Problem requirements
Set down the lines of the data exactly, starting at the first and stopping after the line containing "thumb tip: (415, 513)".

START Recorded data

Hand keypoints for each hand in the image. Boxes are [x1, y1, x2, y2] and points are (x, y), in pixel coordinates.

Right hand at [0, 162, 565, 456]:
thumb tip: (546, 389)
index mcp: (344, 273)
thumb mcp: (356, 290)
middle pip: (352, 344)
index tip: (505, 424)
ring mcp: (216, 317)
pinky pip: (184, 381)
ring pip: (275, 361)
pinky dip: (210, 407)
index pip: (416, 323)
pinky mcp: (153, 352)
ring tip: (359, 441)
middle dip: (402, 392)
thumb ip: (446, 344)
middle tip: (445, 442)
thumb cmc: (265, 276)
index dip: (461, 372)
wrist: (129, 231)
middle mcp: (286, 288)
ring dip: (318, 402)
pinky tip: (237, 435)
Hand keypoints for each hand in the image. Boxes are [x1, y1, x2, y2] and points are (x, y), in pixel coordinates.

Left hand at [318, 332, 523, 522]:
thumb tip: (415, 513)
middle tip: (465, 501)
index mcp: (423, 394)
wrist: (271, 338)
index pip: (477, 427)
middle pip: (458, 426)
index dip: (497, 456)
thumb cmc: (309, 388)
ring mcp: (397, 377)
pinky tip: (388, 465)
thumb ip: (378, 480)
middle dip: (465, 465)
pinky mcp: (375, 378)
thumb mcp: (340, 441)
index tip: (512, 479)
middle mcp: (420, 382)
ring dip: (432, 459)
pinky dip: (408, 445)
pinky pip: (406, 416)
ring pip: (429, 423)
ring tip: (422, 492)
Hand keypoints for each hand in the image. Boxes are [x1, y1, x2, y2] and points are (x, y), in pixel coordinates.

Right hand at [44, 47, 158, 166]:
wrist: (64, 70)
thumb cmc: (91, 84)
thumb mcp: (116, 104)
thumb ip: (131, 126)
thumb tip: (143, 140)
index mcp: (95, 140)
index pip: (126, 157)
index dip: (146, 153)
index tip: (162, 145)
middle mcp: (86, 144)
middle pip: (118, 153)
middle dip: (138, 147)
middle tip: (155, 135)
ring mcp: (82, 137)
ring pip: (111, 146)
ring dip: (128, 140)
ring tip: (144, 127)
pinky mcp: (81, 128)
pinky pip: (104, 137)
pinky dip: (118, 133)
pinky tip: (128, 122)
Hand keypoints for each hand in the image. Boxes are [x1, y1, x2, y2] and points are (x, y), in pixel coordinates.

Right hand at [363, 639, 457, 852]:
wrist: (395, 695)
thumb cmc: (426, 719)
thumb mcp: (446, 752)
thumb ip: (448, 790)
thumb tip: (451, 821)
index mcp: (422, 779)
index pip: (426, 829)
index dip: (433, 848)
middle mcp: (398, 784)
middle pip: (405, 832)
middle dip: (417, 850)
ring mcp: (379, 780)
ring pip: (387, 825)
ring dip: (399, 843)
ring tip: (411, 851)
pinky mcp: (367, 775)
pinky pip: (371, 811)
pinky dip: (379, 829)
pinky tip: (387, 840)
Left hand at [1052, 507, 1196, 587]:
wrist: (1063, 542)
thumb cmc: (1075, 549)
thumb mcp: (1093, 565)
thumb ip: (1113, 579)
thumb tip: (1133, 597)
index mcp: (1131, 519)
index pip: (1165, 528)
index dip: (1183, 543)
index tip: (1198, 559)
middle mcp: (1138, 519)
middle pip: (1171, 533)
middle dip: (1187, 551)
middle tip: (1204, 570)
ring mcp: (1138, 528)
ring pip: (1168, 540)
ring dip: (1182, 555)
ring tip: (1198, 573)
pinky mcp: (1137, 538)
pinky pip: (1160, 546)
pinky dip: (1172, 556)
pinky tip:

END Recorded data

Response for this exercise
Hand keypoints for each hand in the image. Boxes are [x1, y1, x2, y2] and points are (x, y), in pixel coordinates.

Right hand at [0, 162, 565, 456]:
thumb tip: (546, 389)
index mcp: (344, 273)
thumb mcp: (356, 290)
middle pip: (352, 344)
index tip: (505, 424)
ring mcp: (216, 317)
pinky pip: (184, 381)
ring pip: (275, 361)
pinky dip: (210, 407)
index pip: (416, 323)
pinky mcp: (153, 352)
ring tip: (359, 441)
middle dip: (402, 392)
thumb ip: (446, 344)
middle tip: (445, 442)
thumb cmc: (265, 276)
index dip: (461, 372)
wrist: (129, 231)
middle mcp: (286, 288)
ring dip: (318, 402)
pinky tip: (237, 435)
Hand keypoints for each hand in the image. Boxes are [x1, y1, x2, y2] and points are (x, y), in pixel coordinates.

Left hand at [318, 332, 523, 522]:
thumb tip: (415, 513)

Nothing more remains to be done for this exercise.